Forgetting To Build The Brand

So you are a professional artist.  You are self-employed.  You are the Chief of Production, Finance Manager, HR, President of Marketing & Sales.  You are the Chief Executive.

You wear many hats and that’s just the way you like it.  You like spinning plates; or else why would you be here?

There isn’t anyone who will tell you in the morning that you are late for work or indeed early to clock off, and these are human temptations especially when the sun shines.

The problem

Just like the singing Sirens in ancient Greek mythology, the women whose beautiful singing lures sailors to wreck their ships on the rocks; just so the prospect of lingering a little too long in the deli for another cup of tea, taking time away from making for a tennis match to be had with the folk down at the courts, maybe you might be able to squeeze an hours sailing, a dog walk, cutting the grass, or painting the gate…all beckon!  They are sent to stop you working.

Some of these things are true recreation and are needed in work-life balance like sailing or walking the dog.

But the cutting of the grass, painting of the gate are work which steals your time and had it been used to make art and had you paid an odd job dude to finish these things for you, you would have a healthy net profit.  Finishing the commission, submitting for the next competition or show, or even completing the funding application for that community arts project are all more important than any of these daily life flotsam things which result in no work being done for week after week after week.

Understanding that not all reasons are excuses

You might not have been waylaid by the sirens, you might have lots and lots of good reasons why you have not produced any new work, tweeted any images, written your blog, listed your event, uploaded your new products to your online galleries or simply sate down and painted anything new.

You might say you have a child under the age of five, or that you have been busy building a website or decorating a rental or supporting your teenager through their exams..or this…or that…or whatever.

All valid reasons and good, excellent so you have not been building the brand – you are the boss.  What are you going to do about it?  Are you going to moan about a lack of money (like so many artists), or are you going to work your way into a viable position? Excuses are boring.

Remember; if you treat this like a part-time job, you will only ever have part-time money.

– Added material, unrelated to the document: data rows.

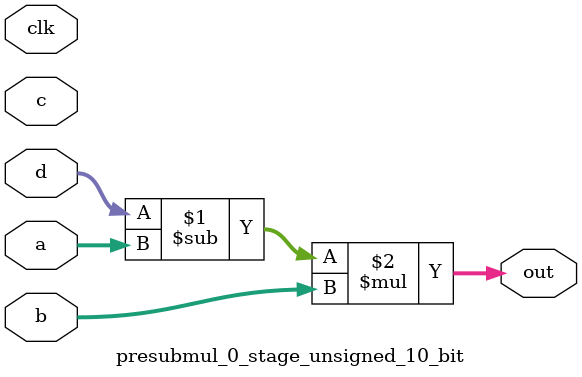
<source format=sv>
(* use_dsp = "yes" *) module presubmul_0_stage_unsigned_10_bit(
	input  [9:0] a,
	input  [9:0] b,
	input  [9:0] c,
	input  [9:0] d,
	output [9:0] out,
	input clk);

	assign out = (d - a) * b;
endmodule

</source>
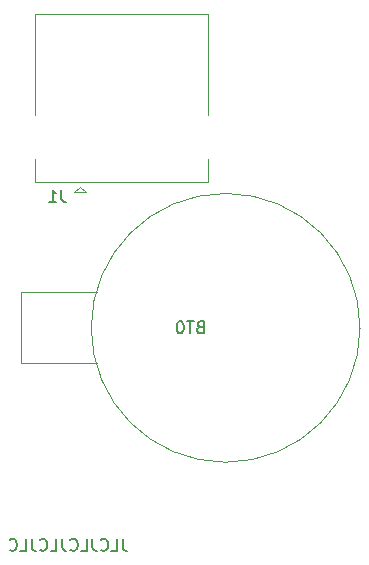
<source format=gbr>
%TF.GenerationSoftware,KiCad,Pcbnew,(6.0.4)*%
%TF.CreationDate,2023-06-25T20:19:56+02:00*%
%TF.ProjectId,CH376_MCP795_Module,43483337-365f-44d4-9350-3739355f4d6f,rev?*%
%TF.SameCoordinates,Original*%
%TF.FileFunction,Legend,Bot*%
%TF.FilePolarity,Positive*%
%FSLAX46Y46*%
G04 Gerber Fmt 4.6, Leading zero omitted, Abs format (unit mm)*
G04 Created by KiCad (PCBNEW (6.0.4)) date 2023-06-25 20:19:56*
%MOMM*%
%LPD*%
G01*
G04 APERTURE LIST*
%ADD10C,0.150000*%
%ADD11C,0.100000*%
%ADD12C,0.120000*%
G04 APERTURE END LIST*
D10*
X143049047Y-138517380D02*
X143049047Y-139231666D01*
X143096666Y-139374523D01*
X143191904Y-139469761D01*
X143334761Y-139517380D01*
X143430000Y-139517380D01*
X142096666Y-139517380D02*
X142572857Y-139517380D01*
X142572857Y-138517380D01*
X141191904Y-139422142D02*
X141239523Y-139469761D01*
X141382380Y-139517380D01*
X141477619Y-139517380D01*
X141620476Y-139469761D01*
X141715714Y-139374523D01*
X141763333Y-139279285D01*
X141810952Y-139088809D01*
X141810952Y-138945952D01*
X141763333Y-138755476D01*
X141715714Y-138660238D01*
X141620476Y-138565000D01*
X141477619Y-138517380D01*
X141382380Y-138517380D01*
X141239523Y-138565000D01*
X141191904Y-138612619D01*
X140477619Y-138517380D02*
X140477619Y-139231666D01*
X140525238Y-139374523D01*
X140620476Y-139469761D01*
X140763333Y-139517380D01*
X140858571Y-139517380D01*
X139525238Y-139517380D02*
X140001428Y-139517380D01*
X140001428Y-138517380D01*
X138620476Y-139422142D02*
X138668095Y-139469761D01*
X138810952Y-139517380D01*
X138906190Y-139517380D01*
X139049047Y-139469761D01*
X139144285Y-139374523D01*
X139191904Y-139279285D01*
X139239523Y-139088809D01*
X139239523Y-138945952D01*
X139191904Y-138755476D01*
X139144285Y-138660238D01*
X139049047Y-138565000D01*
X138906190Y-138517380D01*
X138810952Y-138517380D01*
X138668095Y-138565000D01*
X138620476Y-138612619D01*
X137906190Y-138517380D02*
X137906190Y-139231666D01*
X137953809Y-139374523D01*
X138049047Y-139469761D01*
X138191904Y-139517380D01*
X138287142Y-139517380D01*
X136953809Y-139517380D02*
X137430000Y-139517380D01*
X137430000Y-138517380D01*
X136049047Y-139422142D02*
X136096666Y-139469761D01*
X136239523Y-139517380D01*
X136334761Y-139517380D01*
X136477619Y-139469761D01*
X136572857Y-139374523D01*
X136620476Y-139279285D01*
X136668095Y-139088809D01*
X136668095Y-138945952D01*
X136620476Y-138755476D01*
X136572857Y-138660238D01*
X136477619Y-138565000D01*
X136334761Y-138517380D01*
X136239523Y-138517380D01*
X136096666Y-138565000D01*
X136049047Y-138612619D01*
X135334761Y-138517380D02*
X135334761Y-139231666D01*
X135382380Y-139374523D01*
X135477619Y-139469761D01*
X135620476Y-139517380D01*
X135715714Y-139517380D01*
X134382380Y-139517380D02*
X134858571Y-139517380D01*
X134858571Y-138517380D01*
X133477619Y-139422142D02*
X133525238Y-139469761D01*
X133668095Y-139517380D01*
X133763333Y-139517380D01*
X133906190Y-139469761D01*
X134001428Y-139374523D01*
X134049047Y-139279285D01*
X134096666Y-139088809D01*
X134096666Y-138945952D01*
X134049047Y-138755476D01*
X134001428Y-138660238D01*
X133906190Y-138565000D01*
X133763333Y-138517380D01*
X133668095Y-138517380D01*
X133525238Y-138565000D01*
X133477619Y-138612619D01*
%TO.C,BT0*%
X149578714Y-120578571D02*
X149435857Y-120626190D01*
X149388238Y-120673809D01*
X149340619Y-120769047D01*
X149340619Y-120911904D01*
X149388238Y-121007142D01*
X149435857Y-121054761D01*
X149531095Y-121102380D01*
X149912047Y-121102380D01*
X149912047Y-120102380D01*
X149578714Y-120102380D01*
X149483476Y-120150000D01*
X149435857Y-120197619D01*
X149388238Y-120292857D01*
X149388238Y-120388095D01*
X149435857Y-120483333D01*
X149483476Y-120530952D01*
X149578714Y-120578571D01*
X149912047Y-120578571D01*
X149054904Y-120102380D02*
X148483476Y-120102380D01*
X148769190Y-121102380D02*
X148769190Y-120102380D01*
X147959666Y-120102380D02*
X147864428Y-120102380D01*
X147769190Y-120150000D01*
X147721571Y-120197619D01*
X147673952Y-120292857D01*
X147626333Y-120483333D01*
X147626333Y-120721428D01*
X147673952Y-120911904D01*
X147721571Y-121007142D01*
X147769190Y-121054761D01*
X147864428Y-121102380D01*
X147959666Y-121102380D01*
X148054904Y-121054761D01*
X148102523Y-121007142D01*
X148150142Y-120911904D01*
X148197761Y-120721428D01*
X148197761Y-120483333D01*
X148150142Y-120292857D01*
X148102523Y-120197619D01*
X148054904Y-120150000D01*
X147959666Y-120102380D01*
%TO.C,J1*%
X137829333Y-108990380D02*
X137829333Y-109704666D01*
X137876952Y-109847523D01*
X137972190Y-109942761D01*
X138115047Y-109990380D01*
X138210285Y-109990380D01*
X136829333Y-109990380D02*
X137400761Y-109990380D01*
X137115047Y-109990380D02*
X137115047Y-108990380D01*
X137210285Y-109133238D01*
X137305523Y-109228476D01*
X137400761Y-109276095D01*
D11*
%TO.C,BT0*%
X163138000Y-120650000D02*
X163138000Y-120650000D01*
X140378000Y-120650000D02*
X140378000Y-120650000D01*
X140838000Y-117650000D02*
X134448000Y-117650000D01*
X134448000Y-123650000D02*
X140838000Y-123650000D01*
X134448000Y-117650000D02*
X134448000Y-123650000D01*
X163138000Y-120650000D02*
G75*
G03*
X140378000Y-120650000I-11380000J0D01*
G01*
X140378000Y-120650000D02*
G75*
G03*
X163138000Y-120650000I11380000J0D01*
G01*
D12*
%TO.C,J1*%
X135586000Y-102628000D02*
X135586000Y-94088000D01*
X150306000Y-106328000D02*
X150306000Y-108308000D01*
X139446000Y-108688000D02*
X139946000Y-109188000D01*
X135586000Y-108308000D02*
X135586000Y-106328000D01*
X135586000Y-108308000D02*
X150306000Y-108308000D01*
X139946000Y-109188000D02*
X138946000Y-109188000D01*
X150306000Y-102628000D02*
X150306000Y-94088000D01*
X135586000Y-94088000D02*
X150306000Y-94088000D01*
X138946000Y-109188000D02*
X139446000Y-108688000D01*
%TD*%
M02*

</source>
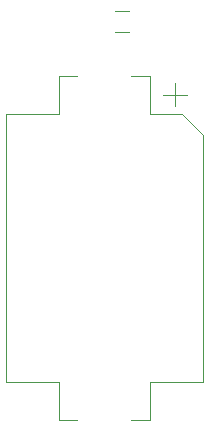
<source format=gbr>
%TF.GenerationSoftware,KiCad,Pcbnew,5.1.6*%
%TF.CreationDate,2020-08-14T17:13:24+01:00*%
%TF.ProjectId,wireless-temperaure-sensor,77697265-6c65-4737-932d-74656d706572,0.2*%
%TF.SameCoordinates,Original*%
%TF.FileFunction,Legend,Bot*%
%TF.FilePolarity,Positive*%
%FSLAX46Y46*%
G04 Gerber Fmt 4.6, Leading zero omitted, Abs format (unit mm)*
G04 Created by KiCad (PCBNEW 5.1.6) date 2020-08-14 17:13:24*
%MOMM*%
%LPD*%
G01*
G04 APERTURE LIST*
%ADD10C,0.120000*%
G04 APERTURE END LIST*
D10*
%TO.C,C1*%
X99945436Y-70464000D02*
X101149564Y-70464000D01*
X99945436Y-72284000D02*
X101149564Y-72284000D01*
%TO.C,BT1*%
X105060000Y-78551000D02*
X105060000Y-76551000D01*
X104060000Y-77551000D02*
X106060000Y-77551000D01*
X90710000Y-101901000D02*
X95210000Y-101901000D01*
X90710000Y-79201000D02*
X95210000Y-79201000D01*
X90710000Y-79201000D02*
X90710000Y-101901000D01*
X95210000Y-105101000D02*
X96760000Y-105101000D01*
X95210000Y-101901000D02*
X95210000Y-105101000D01*
X95210000Y-76001000D02*
X96760000Y-76001000D01*
X95210000Y-79201000D02*
X95210000Y-76001000D01*
X102910000Y-76001000D02*
X101360000Y-76001000D01*
X102910000Y-79201000D02*
X102910000Y-76001000D01*
X107410000Y-81001000D02*
X105610000Y-79201000D01*
X105610000Y-79201000D02*
X102910000Y-79201000D01*
X107410000Y-101901000D02*
X107410000Y-81001000D01*
X107410000Y-101901000D02*
X102910000Y-101901000D01*
X102910000Y-105101000D02*
X101360000Y-105101000D01*
X102910000Y-101901000D02*
X102910000Y-105101000D01*
%TD*%
M02*

</source>
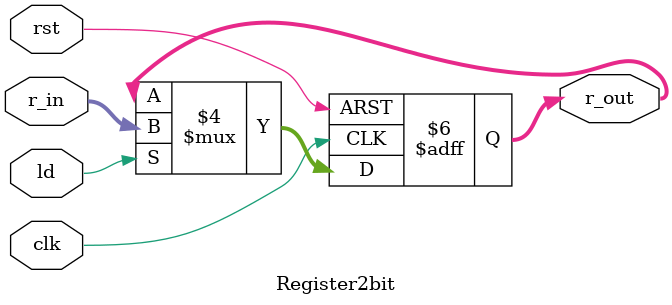
<source format=v>

module Register2bit(input clk, rst, ld, input [1:0] r_in, output reg [1:0] r_out);

	always@(posedge clk, posedge rst)begin
		if(rst == 1'b1)
			r_out <= 0;
		else if(ld == 1'b1)
				r_out <= r_in;
	end

 endmodule

</source>
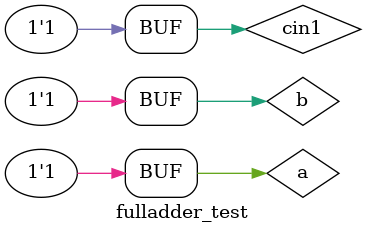
<source format=v>
module fulladder(x,y,cin,c,s);
input x,y,cin;
output c,s;
wire w1,w2,w3;
xor (s,x,y,cin);
and (w1,y,cin);
and (w2,x,cin);
and (w3,x,y);
or(c,w1,w2,w3);
endmodule

module fulladder_test;
reg a,b,cin1;
wire c1,s1;
fulladder test(.x(a), .y(b), .cin(cin1), .c(c1), .s(s1));
initial begin 
$monitor("x=%b , y=%b , cin=%b : c=%b , s=%b",a,b,cin1,c1,s1);
a=1'b0;b=1'b0;cin1=1'b0;
#15
a=1'b0;b=1'b0;cin1=1'b1;
#15
a=1'b0;b=1'b1;cin1=1'b0;
#15
a=1'b0;b=1'b1;cin1=1'b1;
#15
a=1'b1;b=1'b0;cin1=1'b0;
#15
a=1'b1;b=1'b0;cin1=1'b1;
#15
a=1'b1;b=1'b1;cin1=1'b0;
#15
a=1'b1;b=1'b1;cin1=1'b1;
end 
endmodule

</source>
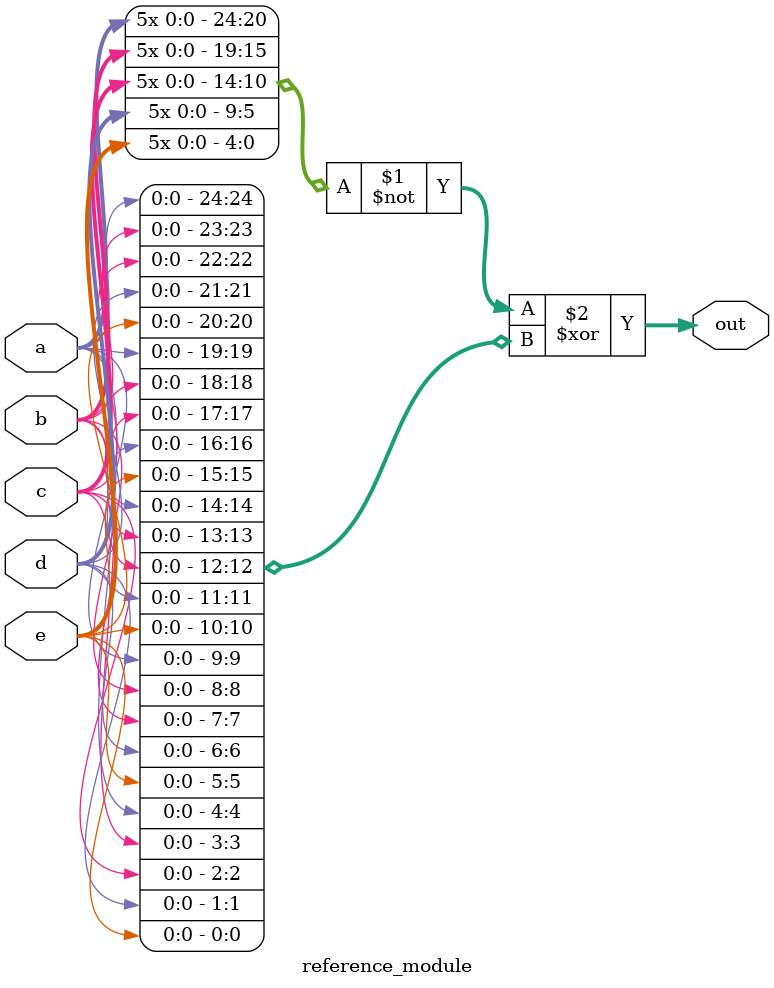
<source format=sv>
module reference_module (
	input a,
	input b,
	input c,
	input d,
	input e,
	output [24:0] out
);

	assign out = ~{ {5{a}}, {5{b}}, {5{c}}, {5{d}}, {5{e}} } ^ {5{a,b,c,d,e}};
	
endmodule

</source>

You and your artwork are the brands

Like any business which produces stuff for sale; your artwork needs a brand to support it. In the world of art and artists, the artwork and the artist are the brands.  The artwork on its own will be a tougher sell without you being dynamic, on point and without artwork you can’t very well say you are an artist – well you can but an artist doing what?

Striking this balance is essential.  When do you need to be out and about sharing your art and when should you be in the workspace making more art?  In your heart, you will know when you have neglected one or other.  There is no room for guilt or recrimination; just get back on the horse and do what has to be done.  That is the word ‘professional’.

What’s in a name?

You need to think about this and decide how you are best represented.  Some artists will use their whole name, some just one name, others will use the name of their studio or house.  In essence, it does not matter the name is purely a vehicle; a brand you can work to strengthen and promote over time.

The name (and logo) will need to be replicated everywhere from business cards to fan pages, pricetags to websites.  Everything needs to reinforce the brand.

Using social tools

With social media these days it is relatively easy for anyone with hard work and diligence to get a social following in the thousands.  This is essential if your reach is to extend beyond you’re the real-world locations of where your art actually is.

With social media, you can promote yourself and your work around the world.  With paid-for advertising, it is also very easy for you to target your work to be seen by folk who like or have an interest in whatever it is that your work depicts.

You can do it organically and free or, you can save time and just pay for that service to be done.  You need to decide what is the best fit for you.  If you have lots of time, do it yourself.  If the time spent tapping a screen means you do not get more artwork made, get someone else to manage this for you and pay them.

Feeding the social animal

Once you have an audience, you need to coax it, nurture it, feed it regularly and talk to it.  Otherwise, it will show signs of neglect and like anything in your care, if you neglect something its probably best if someone else takes care of it.

This means you need to be producing something fresh all the time.  You can share shots or details of works in progress so your followers can see you are hard at work.  You can show finished pieces, you can share good news if your work is now available in a gallery or elsewhere.  But you must feed them at least three times per week.  This is a rule for growing your audience.

Keeping a social record of your progress

In reality feeding the brand by way of social media also provides you a very good benchmark based on your own output which you can measure yourself against in the future in terms of how ‘good’ you feel your work is, to review what you were doing last year and the year before against the new work being produced this year, how many events did you attend?  How many places showed your work?  How many pieces did you sell?

You will know if you are busier this year with your output and you need to be.  Constant improvement is the goal – Kaizen!

Keeping it fresh and new – always

It should not need to be said that if a piece of work has been seen at open studio and maybe two other exhibitions and has still not sold, place it on a wall somewhere where it can be seen by the public and swiftly move on to finishing the new stuff you started when the old one was being framed.

Move on!

In art, there are no Laurels to rest on unless you are dead.